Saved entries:
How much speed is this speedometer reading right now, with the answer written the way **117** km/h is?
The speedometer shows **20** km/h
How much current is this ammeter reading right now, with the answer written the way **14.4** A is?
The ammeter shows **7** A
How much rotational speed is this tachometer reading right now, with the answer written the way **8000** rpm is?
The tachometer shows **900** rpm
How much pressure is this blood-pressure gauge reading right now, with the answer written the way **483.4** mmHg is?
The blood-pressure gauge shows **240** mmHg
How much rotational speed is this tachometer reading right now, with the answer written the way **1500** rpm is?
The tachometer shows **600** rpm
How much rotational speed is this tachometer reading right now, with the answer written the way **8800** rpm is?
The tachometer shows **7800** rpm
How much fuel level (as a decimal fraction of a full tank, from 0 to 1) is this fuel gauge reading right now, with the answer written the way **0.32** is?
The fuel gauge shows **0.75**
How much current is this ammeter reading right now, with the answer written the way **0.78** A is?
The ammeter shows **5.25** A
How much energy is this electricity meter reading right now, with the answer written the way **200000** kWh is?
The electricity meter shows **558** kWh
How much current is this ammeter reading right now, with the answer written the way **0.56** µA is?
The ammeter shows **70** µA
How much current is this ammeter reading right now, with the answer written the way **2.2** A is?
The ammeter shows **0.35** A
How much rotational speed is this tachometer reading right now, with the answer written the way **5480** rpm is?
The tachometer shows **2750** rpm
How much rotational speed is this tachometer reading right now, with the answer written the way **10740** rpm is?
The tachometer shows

## INSTRUCTIONS TO FOLLOW
Pull out each line of the records above that contains the word "current", and copy those lines in their original order.

## RESULT
How much current is this ammeter reading right now, with the answer written the way **14.4** A is?
How much current is this ammeter reading right now, with the answer written the way **0.78** A is?
How much current is this ammeter reading right now, with the answer written the way **0.56** µA is?
How much current is this ammeter reading right now, with the answer written the way **2.2** A is?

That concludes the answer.